═════ PROVIDED TEXT ═════

It was a really great day and many props need to be given to the head organizer this year Valerie Neumark Mickela who just worked so hard to make a smooth and meaningful event. Props to the other organizers, volunteers and panelists as well.
Sessions
You Gonna Build a Process for That Process?
Anthony Horn
shawndearmond
I love a methodical talk that unveils the ‘secret’ of proper process improvement. Namely, there is no magic formula aside from standardize and fine tune as you go. This was more a case study on how to get the process improvement mechanisms correct than a how to, although they shared openly all their templates they leverage for streamlining how they work with clients and ensure success. I missed the very first part, but luckily this and all other sessions are already online at the BADCamp Youtube channel
Raw Notes:
–15 minutes late–
Slide deck per meeting
ready mad
ready to go
more listening less talking
What are your project goals slide
Process builds logically
personas, user stories, anatomy of an issue
Trains the client to be the product owner
idea from 4Kitchens
some clients really into it
people wrote a lot of meaningless user stories
now has examples of actionable ones
no transitions or animations
ppt, pdf, key versions all with no issue
hosted in Box
Wireframes templates and libraries in Lucid Charts
with little work, model wireframe very quickly
sitefarm.ucdavis.edu/blog/sitefram-wire-frame-
UCLA example work they did
results
Duplicating success
UX Process (user experience)
hard to find things, firehose analytics consulting
looking forward want to have a UX process
old template didn’t fit the need
Reasons – popularly requested service
have provided bits and pieces in the past
team expertise
looking to repeat success
New Hurdles to creating UX
Missing expertises
No clear model for UX Process in higher ed
who going first?

═════

Transcribe the part of the conference write-up that starts with the words "hard to find" and finishes with "who going first?". The material after this write-up is separate and unrelated to it.

═════ SOURCE EXCERPT ═════

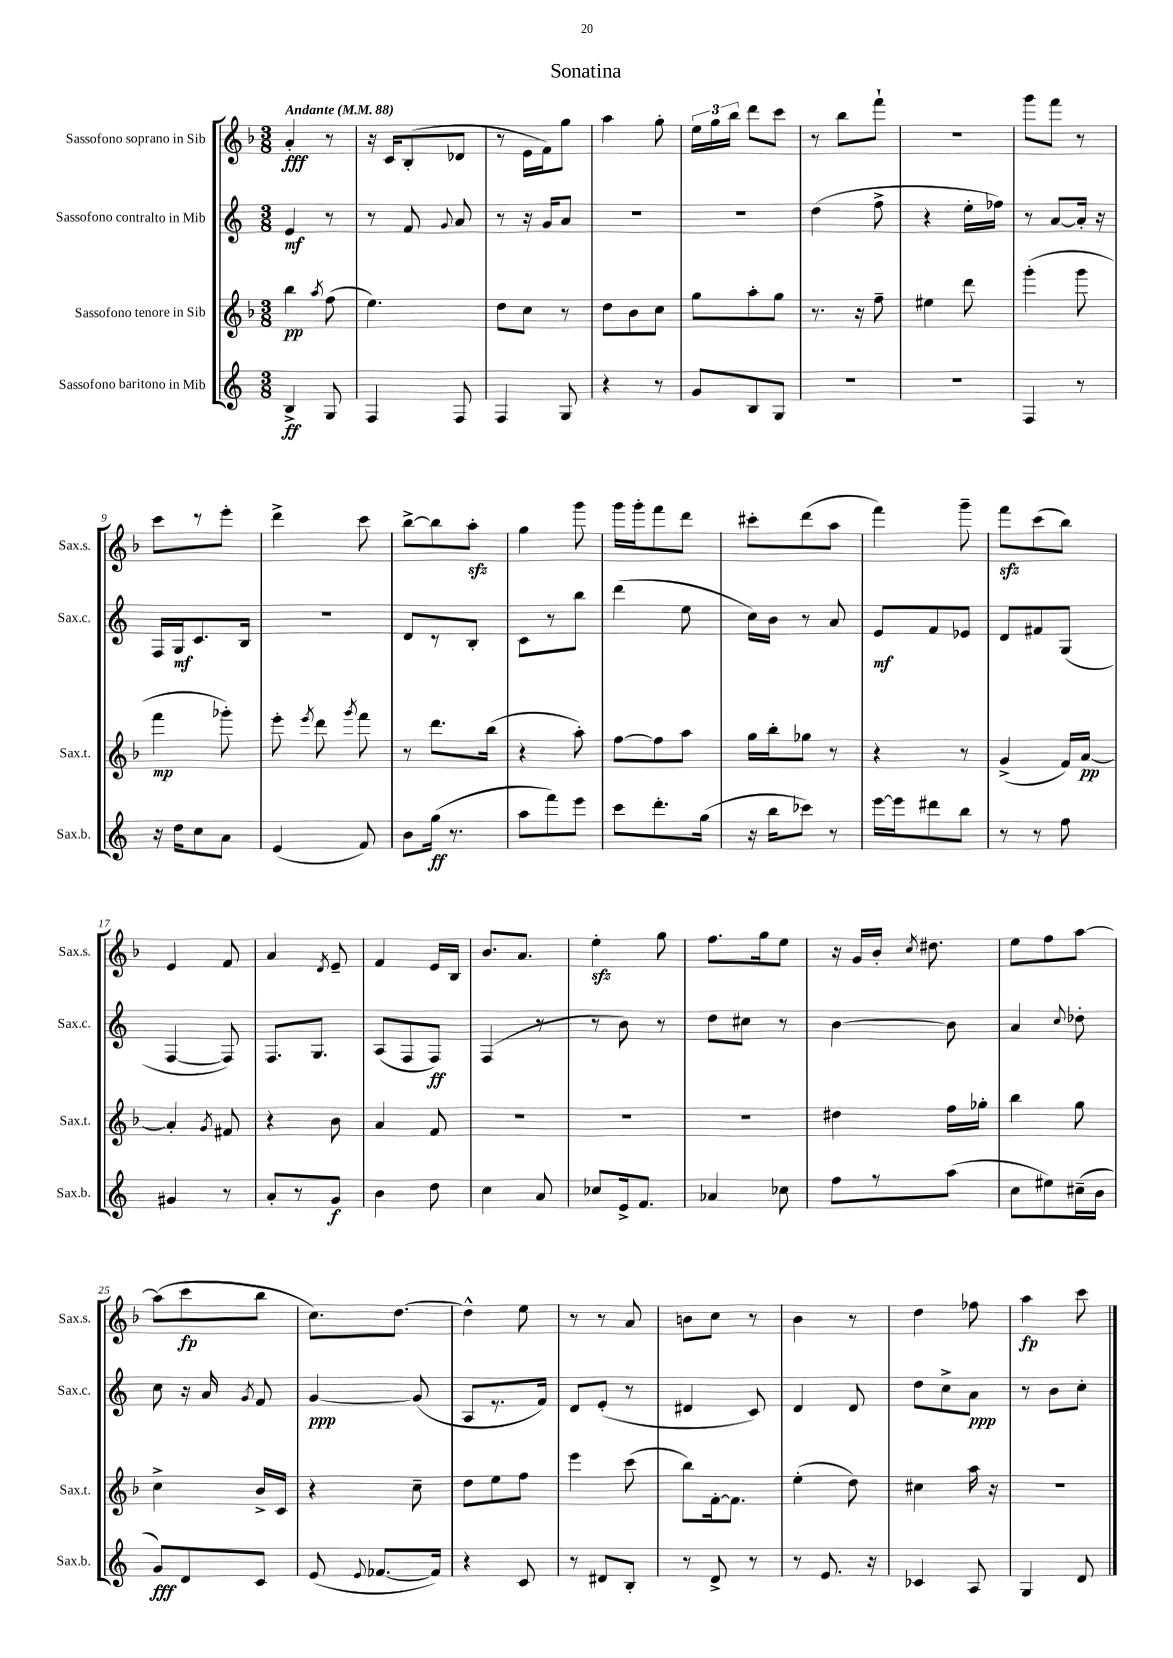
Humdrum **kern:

═════

CORRECT RESULT
hard to find things, firehose analytics consulting
looking forward want to have a UX process
old template didn’t fit the need
Reasons – popularly requested service
have provided bits and pieces in the past
team expertise
looking to repeat success
New Hurdles to creating UX
Missing expertises
No clear model for UX Process in higher ed
who going first?